Well, the world can’t have changed that much in forty years, or can it have? One cannot expect a small city temple to have the same feel or meaning as one in the countryside, where all the neighbors ‘go’ to the same church, or can we? I think back on my historical studies, specifically my study of the Slavic people, my literal ancestors. They had been worshiping nature gods for hundreds of years. Some worshiped nothing at all. Little groups of Greeks went in among them, in Moravia for example, and set themselves up in a strange ‘neighborhood.’ Little by little the newcomers came to know the locals. Little by little, invited by the Greeks, these ‘outsiders’ joined, became insiders, almost organically.
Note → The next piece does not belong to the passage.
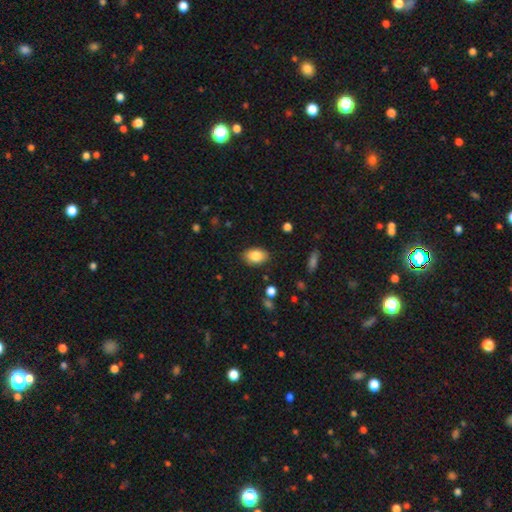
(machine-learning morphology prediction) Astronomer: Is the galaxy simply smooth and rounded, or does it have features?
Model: smooth — 84%.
Why do you think this was? Could it be that those Greeks looked at the world around them, a world that was very dark, where lurked all manner of witchery, where obscenity was looked on as a way to ‘commune’ with the gods, and did not see an enemy, but a dark world that just needed to receive the light? Did they see themselves as a besieged outpost of maybe the last true Christians in the neighborhood, or as a vanguard of the King of kings, His ambassadors to ‘a people that walked in darkness’ but who were destined for light? It seems to me that those early Greeks living in Slavic lands saw their surroundings as already His, already belonging to Him. Their job was simply to let the natives know.
I started writing this ramble before I left for the Divine Liturgy, and I finished the last few paragraphs now that I’m back. I went to that temple of which I am a member. The weather turned rainy, and I could feel myself getting a bit of a chill and my breathing was labored. ‘It’s been a busy week,’ I thought to myself after partaking of the Holy Mysteries and offering thanks afterwards in the narthex, ‘I think I’ll go home and not wait for the procession.’ Even though it’s Lent, I know when I can cut myself some slack, exercise ‘ikonomía’ as it were, to preserve my health, or for any good reason. ‘The Son of Man is master, even of the Sabbath,’ says Christ, who grants to His followers the rights of natural born citizens in His Kingdom.
The Sunday of Orthodoxy, today, and other brothers celebrating the Lord’s entrance in Jerusalem riding on a donkey, on the foal of a donkey. The liturgy of Saint Basil, that perfect gem of ancient liturgical worship, ours to treasure on the road to Pascha, every Sunday till then. All over the world, and even in my neighborhood, ikon-bearers will be, or are, or have already been out in procession carrying their ikons in what must look like a very strange parade to the unsaved or the merely uninterested. ‘It’s those Greeks again!’ I overheard one year from the mouth of a stranger, walking with his friend through the ranks of us pious ikonodules as we circumambulated the temple, city police having blocked the streets to prevent car traffic, but not passers-by or passers-through on foot.
And I ponder, and ask myself, what are we here for, and what are we going to do with these ikons?